Extracted page text data
+-------+

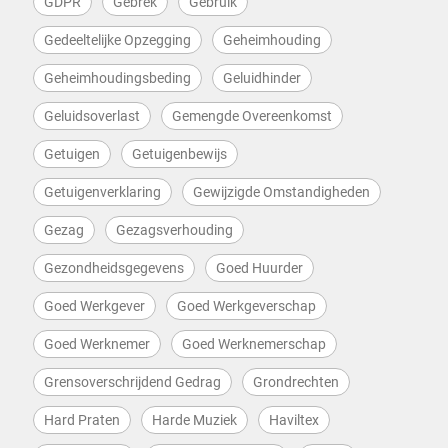
GDPR
Gebrek
Gebruik
Gedeeltelijke Opzegging
Geheimhouding
Geheimhoudingsbeding
Geluidhinder
Geluidsoverlast
Gemengde Overeenkomst
Getuigen
Getuigenbewijs
Getuigenverklaring
Gewijzigde Omstandigheden
Gezag
Gezagsverhouding
Gezondheidsgegevens
Goed Huurder
Goed Werkgever
Goed Werkgeverschap
Goed Werknemer
Goed Werknemerschap
Grensoverschrijdend Gedrag
Grondrechten
Hard Praten
Harde Muziek
Haviltex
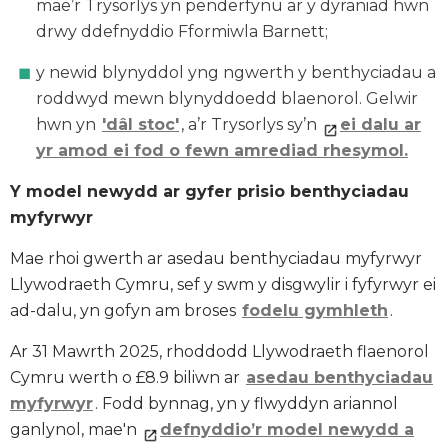
mae’r Trysorlys yn penderfynu ar y dyraniad hwn
drwy ddefnyddio Fformiwla Barnett;
y newid blynyddol yng ngwerth y benthyciadau a
roddwyd mewn blynyddoedd blaenorol. Gelwir
hwn yn
'dâl stoc'
, a’r Trysorlys sy’n
ei dalu ar
yr amod ei fod o fewn amrediad rhesymol.
Y model newydd ar gyfer prisio benthyciadau
myfyrwyr
Mae rhoi gwerth ar asedau benthyciadau myfyrwyr
Llywodraeth Cymru, sef y swm y disgwylir i fyfyrwyr ei
ad-dalu, yn gofyn am broses
fodelu gymhleth
.
Ar 31 Mawrth 2025, rhoddodd Llywodraeth flaenorol
Cymru werth o £8.9 biliwn ar
asedau benthyciadau
myfyrwyr
. Fodd bynnag, yn y flwyddyn ariannol
ganlynol, mae'n
defnyddio’r model newydd a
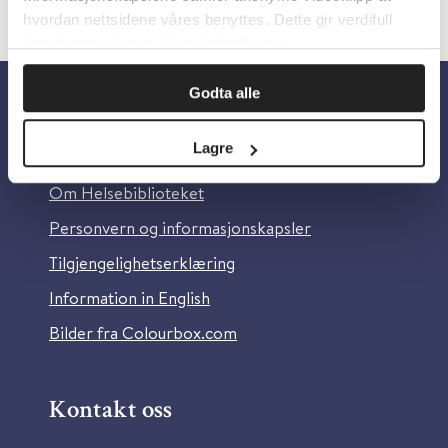
hvordan nettsidene våres benyttes. Dette gir verdifull
innsikt som gjør at vi kan forbedre oss.
Godta alle
Om oss
Lagre
Om Helsebiblioteket
Personvern og informasjonskapsler
Tilgjengelighetserklæring
Information in English
Bilder fra Colourbox.com
Kontakt oss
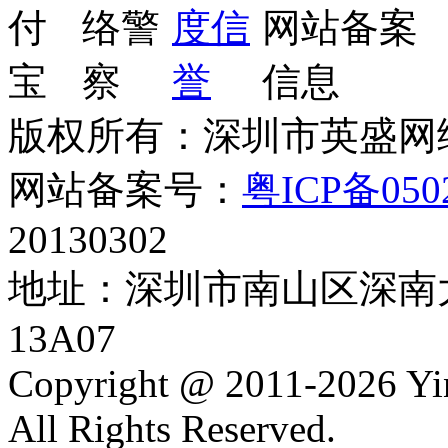
版权所有：深圳市英盛网
网站备案号：
粤ICP备050
20130302
地址：深圳市南山区深南大
13A07
Copyright @ 2011-2026 Y
All Rights Reserved.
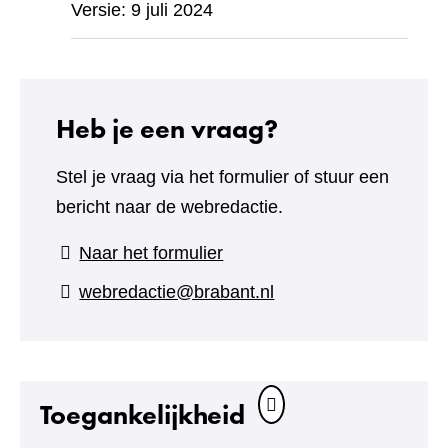
Versie: 9 juli 2024
Heb je een vraag?
Stel je vraag via het formulier of stuur een
bericht naar de webredactie.
(verwijst
Naar het formulier
naar
webredactie@brabant.nl
een
andere
website)
Toegankelijkheid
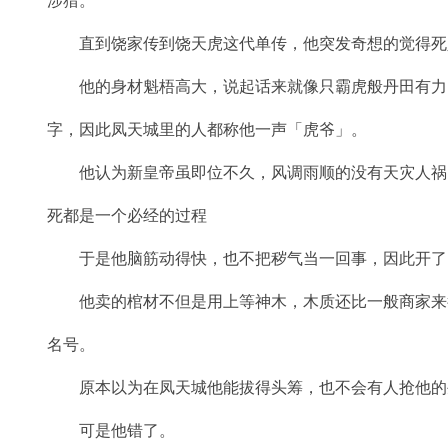
涉猎。
直到饶家传到饶天虎这代单传，他突发奇想的觉得死
他的身材魁梧高大，说起话来就像只霸虎般丹田有力
字，因此凤天城里的人都称他一声「虎爷」。
他认为新皇帝虽即位不久，风调雨顺的没有天灾人祸
死都是一个必经的过程
于是他脑筋动得快，也不把秽气当一回事，因此开了
他卖的棺材不但是用上等神木，木质还比一般商家来
名号。
原本以为在凤天城他能拔得头筹，也不会有人抢他的
可是他错了。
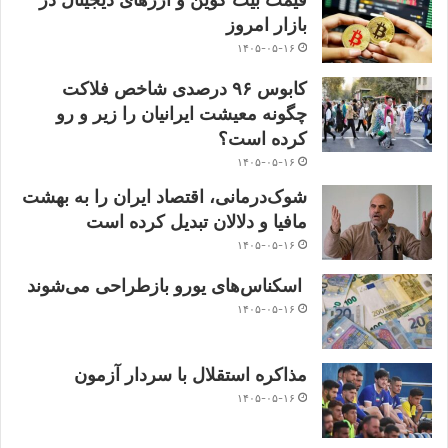
قیمت بیت کوین و ارز‌های دیجیتال در
بازار امروز
۱۴۰۵-۰۵-۱۶
کابوس ۹۶ درصدی شاخص فلاکت
چگونه معیشت ایرانیان را زیر و رو
کرده است؟
۱۴۰۵-۰۵-۱۶
شوک‌درمانی، اقتصاد ایران را به بهشت
مافیا و دلالان تبدیل کرده است
۱۴۰۵-۰۵-۱۶
اسکناس‌های یورو بازطراحی می‌شوند
۱۴۰۵-۰۵-۱۶
مذاکره استقلال با سردار آزمون
۱۴۰۵-۰۵-۱۶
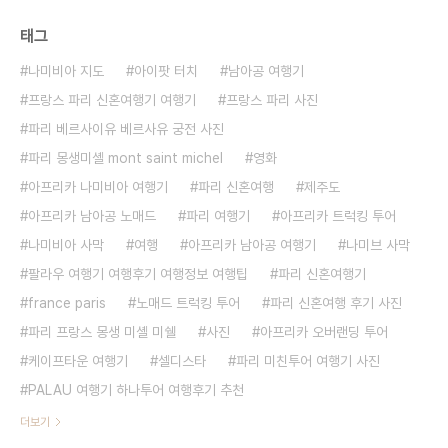
태그
나미비아 지도
아이팟 터치
남아공 여행기
프랑스 파리 신혼여행기 여행기
프랑스 파리 사진
파리 베르사이유 베르사유 궁전 사진
파리 몽생미셸 mont saint michel
영화
아프리카 나미비아 여행기
파리 신혼여행
제주도
아프리카 남아공 노매드
파리 여행기
아프리카 트럭킹 투어
나미비아 사막
여행
아프리카 남아공 여행기
나미브 사막
팔라우 여행기 여행후기 여행정보 여행팁
파리 신혼여행기
france paris
노매드 트럭킹 투어
파리 신혼여행 후기 사진
파리 프랑스 몽생 미셸 미쉘
사진
아프리카 오버랜딩 투어
케이프타운 여행기
셀디스타
파리 미친투어 여행기 사진
PALAU 여행기 하나투어 여행후기 추천
더보기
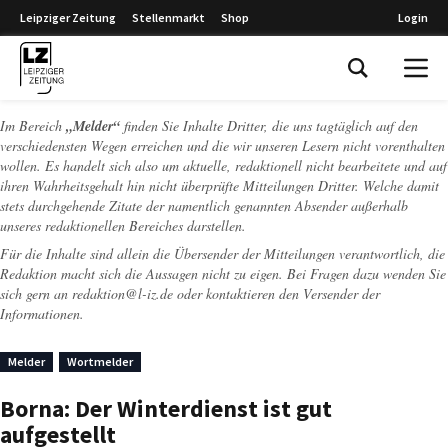
Leipziger Zeitung
Stellenmarkt
Shop
Login
Leipziger Zeitung
Im Bereich
„Melder“
finden Sie Inhalte Dritter, die uns tagtäglich auf den
verschiedensten Wegen erreichen und die wir unseren Lesern nicht vorenthalten
wollen. Es handelt sich also um aktuelle, redaktionell nicht bearbeitete und auf
ihren Wahrheitsgehalt hin nicht überprüfte Mitteilungen Dritter. Welche damit
stets durchgehende Zitate der namentlich genannten Absender außerhalb
unseres redaktionellen Bereiches darstellen.
Für die Inhalte sind allein die Übersender der Mitteilungen verantwortlich, die
Redaktion macht sich die Aussagen nicht zu eigen. Bei Fragen dazu wenden Sie
sich gern an
redaktion@l-iz.de
oder kontaktieren den Versender der
Informationen.
Melder
Wortmelder
Borna: Der Winterdienst ist gut
aufgestellt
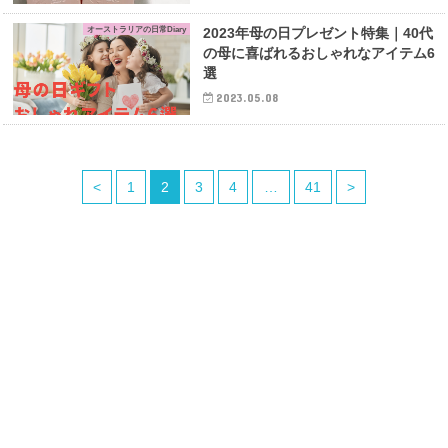
オーストラリアの日常Diary
2023年母の日プレゼント特集｜40代
の母に喜ばれるおしゃれなアイテム6
選
2023.05.08
<
1
2
3
4
…
41
>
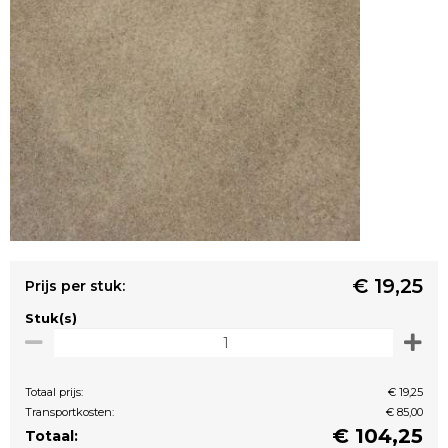
€ 19,25
Prijs per stuk:
Stuk(s)
Totaal prijs:
€ 19,25
Transportkosten:
€ 85,00
€
104,25
Totaal:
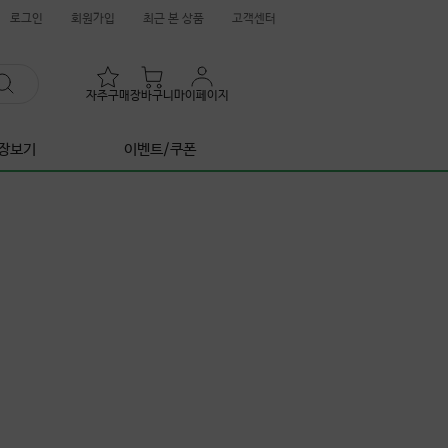
로그인
회원가입
최근 본 상품
고객센터
자주구매
장바구니
마이페이지
장보기
이벤트/쿠폰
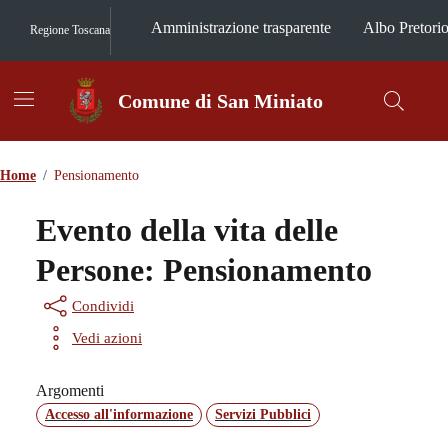
Vai ai contenuti
Vai al footer
Amministrazione trasparente
Albo Pretori
Regione Toscana
Comune di San Miniato
Contenuti in evidenza
Home
/
Pensionamento
Evento della vita delle
Persone:
Pensionamento
Condividi
Vedi azioni
Argomenti
Accesso all'informazione
Servizi Pubblici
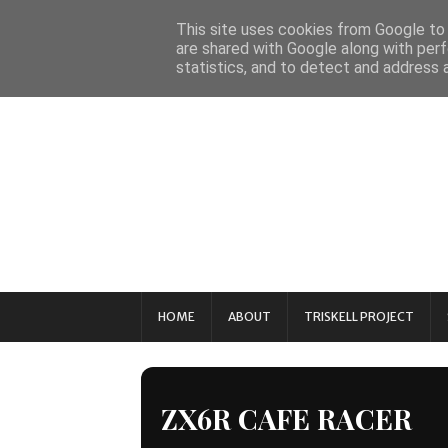
This site uses cookies from Google to d
are shared with Google along with perf
statistics, and to detect and address 
HOME
ABOUT
TRISKELL PROJECT
ZX6R CAFE RACER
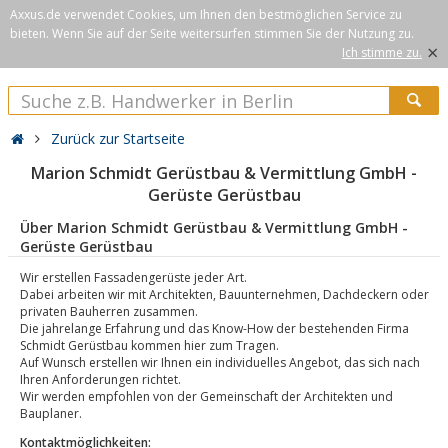
Axxus.de verwendet Cookies, um Ihnen den bestmöglichen Service zu
bieten. Wenn Sie auf der Seite weitersurfen stimmen Sie der Nutzung zu.
×
Ich stimme zu.
Zurück zur Startseite
Marion Schmidt Gerüstbau & Vermittlung GmbH -
Gerüste Gerüstbau
Über Marion Schmidt Gerüstbau & Vermittlung GmbH -
Gerüste Gerüstbau
Wir erstellen Fassadengerüste jeder Art.
Dabei arbeiten wir mit Architekten, Bauunternehmen, Dachdeckern oder
privaten Bauherren zusammen.
Die jahrelange Erfahrung und das Know-How der bestehenden Firma
Schmidt Gerüstbau kommen hier zum Tragen.
Auf Wunsch erstellen wir Ihnen ein individuelles Angebot, das sich nach
Ihren Anforderungen richtet.
Wir werden empfohlen von der Gemeinschaft der Architekten und
Bauplaner.
Kontaktmöglichkeiten:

+-------+

**WRITTEN TASK:** Both ends included, copy word for word the lines from the top of the entries above through the line with "Hard Praten". No pictures.

**RESULT OF THIS EXERCISE:**
GDPR
Gebrek
Gebruik
Gedeeltelijke Opzegging
Geheimhouding
Geheimhoudingsbeding
Geluidhinder
Geluidsoverlast
Gemengde Overeenkomst
Getuigen
Getuigenbewijs
Getuigenverklaring
Gewijzigde Omstandigheden
Gezag
Gezagsverhouding
Gezondheidsgegevens
Goed Huurder
Goed Werkgever
Goed Werkgeverschap
Goed Werknemer
Goed Werknemerschap
Grensoverschrijdend Gedrag
Grondrechten
Hard Praten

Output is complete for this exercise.